3) Warriors: Legends of Troy: Formula for Warriors game releases: Release in Japan, sell bucketloads to critical acclaim. Release in the West, get slammed by critics that clearly haven’t even played the game, and sell one or two copies.

Warriors of Troy was built in an attempt to appease western gamers. It had blood and God of War style boss battles. It is based on European history that everyone knows about, rather than Asian history that you won’t hear about unless you specialise in it at university.

Yet of course the formula held true – the game was popular in Japan, but bombed in the West. Not Tecmo Koei’s fault. These games just deserve more critical understanding in the West.



2) Eye of Judgement: Forget Nintendo’s 3DS Augmented Reality (AR). Eye of Judgement does it awesome. It sunk into obscurity because it requires the PlayStation Eye (and before the Move, how many people had that exactly?) But this card game really does play so well, and interacting with the game itself, rather than through a “middle man” controller is an awesome experience.


Perhaps this kind of game can make a comeback with Kinect and if Activision’s upcoming Sypro proves successful.

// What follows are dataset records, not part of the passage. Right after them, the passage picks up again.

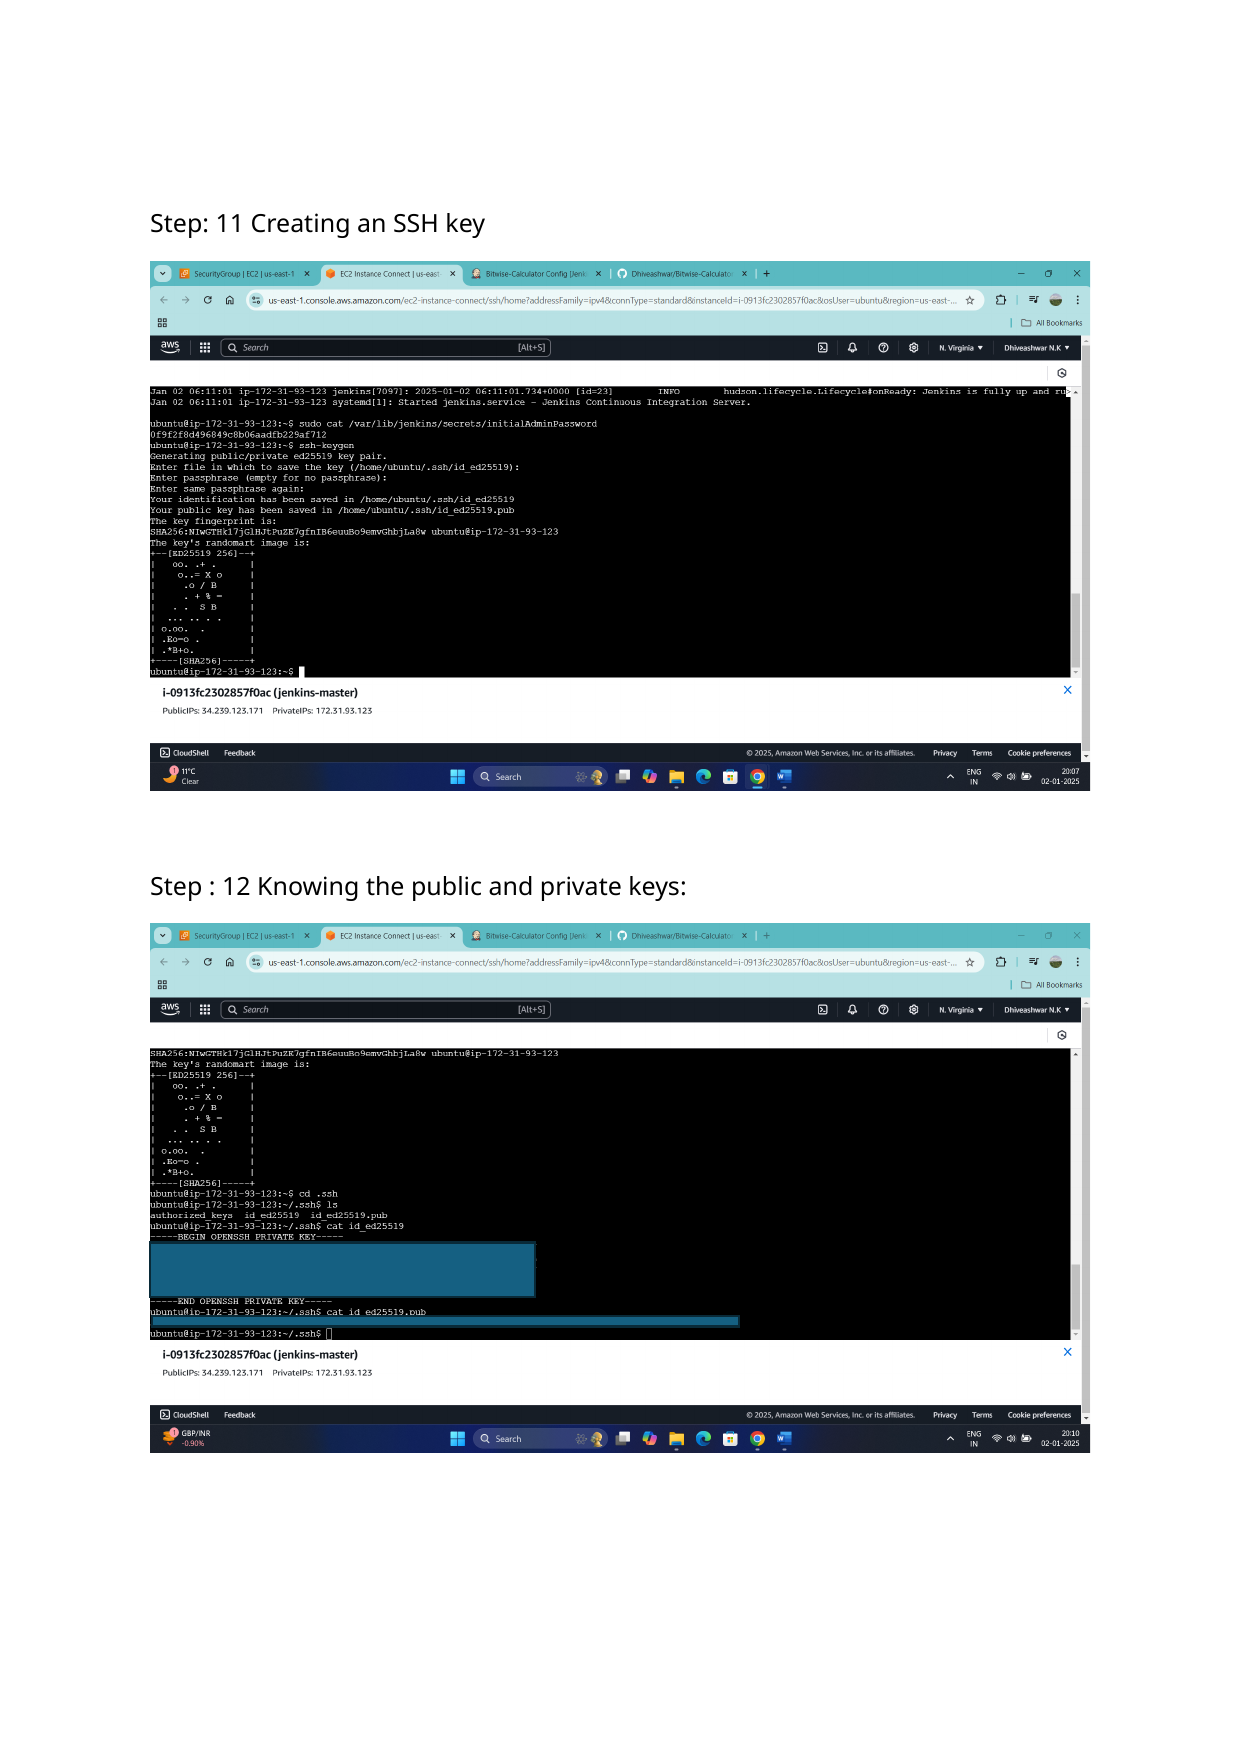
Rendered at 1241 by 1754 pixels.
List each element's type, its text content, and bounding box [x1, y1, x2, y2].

picture [150, 261, 1091, 791]
text Step : 12 Knowing the public and private keys: [150, 868, 1090, 902]
text Step: 11 Creating an SSH key [150, 206, 1090, 240]
picture [150, 923, 1091, 1453]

I hope so, because it could be a real revolution for videogame adaptations of collectable card games like Magic: The Gathering.



1) Nier: Here’s the big one. This game flew under the radar by such a margin that Square Enix subsequently shut down the developer, Cavia.

The game deserved far more attention than it was given. It’s a beautiful game that belies its somewhat simple visual style. From the operatic soundtrack, to the often visceral combat and genuinely touching story, Nier works on many levels.

It’s also a rare JRPG where there’s stuff to do that’s completely unnecessary for the main quest, but doesn’t feel like it’s just random filler. The farming and fishing mini games were a lot of fun and could soak up many hours of play in themselves.



Of course, there are many more underappreciated classics on the PS3 (and other consoles). So to open the floor: what are some games that you feel never got the recognition they deserve, whether on the PS3 or other consoles?